Ó Sé’s voice is loud, in the same sense that Luke Kelly’s voice was loud. It demands to be heard. In an interview on Áine Hensey’s marvellous and essential traditional music program, The Late Session, on RTÉ Radio 1 last Sunday night, Ó Sé talked about the Irish tradition of abhar amhrán, saying a song, rather than singing it. Ó Riada’s subtle and humble accompaniment gives the songs all the space they need to tell their stories, as Ó Riada steps back and Ó Sé steps forward to sing of Outlaws of the Hill, Carraigdhoun where the heath is brown, and the tragic consequences of Aughrim’s Great Disaster and Seán Ó Duibhir a’ Ghleanna being worsted in the game. The performances of Ó Sé with Ó Riada’s piano accompaniment remind An Spailpín of nothing so much as Paul Robeson with Alan Booth on piano live at Carnegie Hall, and no higher praise am I able to bestow, even though Ó Sé is not, of course, the basso profundo that Robeson was.

In the Hensey interview, both Ó Riada and Ó Sé talk about the importance of place and tradition in the CD, and that’s clear from the title – Ó Riada is from Cúil Aodha and Ó Sé from Cúm Thóla.

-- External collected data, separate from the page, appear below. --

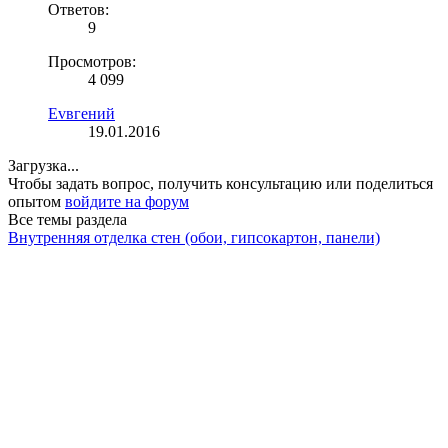
Ответов:
9
Просмотров:
4 099
Еvвгений
19.01.2016
Загрузка...
Чтобы задать вопрос, получить консультацию или поделиться
опытом
войдите на форум
Все темы раздела
Внутренняя отделка стен (обои, гипсокартон, панели)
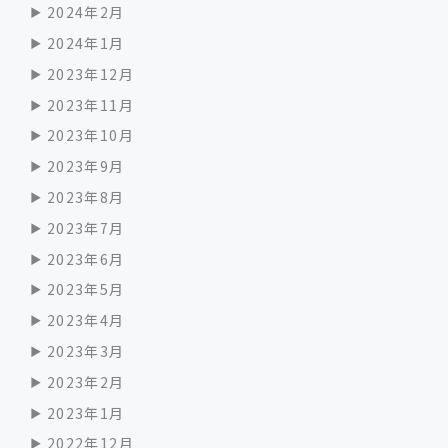
2024年2月
2024年1月
2023年12月
2023年11月
2023年10月
2023年9月
2023年8月
2023年7月
2023年6月
2023年5月
2023年4月
2023年3月
2023年2月
2023年1月
2022年12月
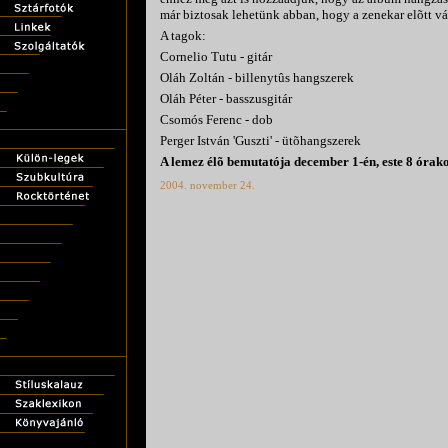
már biztosak lehetünk abban, hogy a zenekar elõtt vá
A tagok:
Cornelio Tutu - gitár
Oláh Zoltán - billenytûs hangszerek
Oláh Péter - basszusgitár
Csomós Ferenc - dob
Perger István 'Guszti' - ütõhangszerek
A lemez élõ bemutatója december 1-én, este 8 órako
2004. november 24.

To his shame, your faithful narrator would not be able to find either on a map, but he cannot but feel envious of anywhere that enjoys so rich a tradition as this. It behoves everybody with a heart beneath an Irish breast to buy this record, but to An Spailpín’s mind, this duty weighs especially heavily on that thirteenth tribe of Israel, the men and women from the rebel county of Cork. For no other reason if not this: Cork enjoys one of the great county songs in The Banks of My Own Lovely Lee, and here Seán Ó Sé gives a definitive reading of that truly beautiful song. “The maid with her lover the wild daises pressed / By the banks of my own lovely Lee.” If you don’t think that a simply gorgeous image as we prepare to put the clocks forward for summertime, An Spailpín suggests you send for the vet immediately, and tell him to bring every damned bottle he has, as the case is very, very serious.

‘Dir Cúm Thóla & Cúil Aodha is a fine and worthy addition to a body of work that goes back to those Ó Riada records of the sixties, now being reissued and re-mastered thank God, and the irony is that very few people would recognise Seán Ó Sé if they met him in the street. If you do, stop him and thank him – the nation owes him a debt which will never be repaid. Go n-éirí leis níos fearr arís ins an trí scór is deich ag teacht chuige, ár laoch is ár Caesar, ár nGile Mear, rí na h-amhránaí, Seán Ó Sé.